The sense of purpose starts in us. Whether we're talking about the meaning of a sentence, the meaning of a paragraph, the meaning of a paper (or dissertation) or the meaning of our life, it starts in us.
It starts with things that we care about, with things that move us emotionally.
Viktor Frankl's "Man's Search for Meaning" develops a school of psychotherapy based on the idea that if we find meaning in our life, then we will be able to maintain a positive emotional state.
If we look outside ourselves for that meaning, then we are at the mercy of outside forces. If we find it in ourselves, then we're able to find stability even when outside situations change.
For obvious reasons, this is crucial in writing a dissertation and in life, in general. If we write our dissertation on the premise that we will find meaning by finishing it, or because we hope to please our readers, there's little positive emotional force behind it. If, on the other hand, we write it because we care about what we are writing, the force drives us.

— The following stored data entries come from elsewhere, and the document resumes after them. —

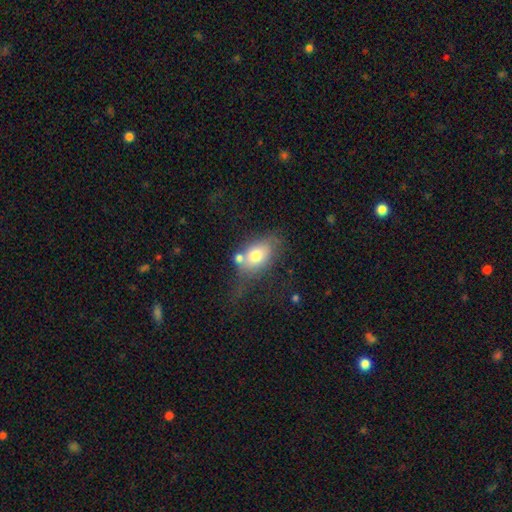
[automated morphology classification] Q: Smooth or featured?
A: smooth (69%); runner-up: featured or disk (22%)
Q: How rounded?
A: in between (78%); runner-up: round (20%)
Q: Merging?
A: none (39%); runner-up: minor disturbance (23%)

When writing my dissertation, I felt despair when I focused on the hurdles to pleasing others and the slim hopes of getting published. When I focused on my belief that I had something worth saying for its own sake, I was able to push forward. time and again with my clients, I have noted how their ability to work changes as they bring themselves back into touch with a sense of purpose for their work and a sense of having something to say that is not just an academic exercise, but that touches on the ideas and issues they find most important in life.
So, to wrap up, find your sense of purpose--for your sentences, for your paragraphs, for your dissertation and your life. Don't let others reduce these things to interpersonal games; hold tightly to your sense that you're doing something you care about--that way you won't feel like you're spending your time becoming emotionally impoverished.
Hopefully this isn't too repetitive of what I've written in the last two days.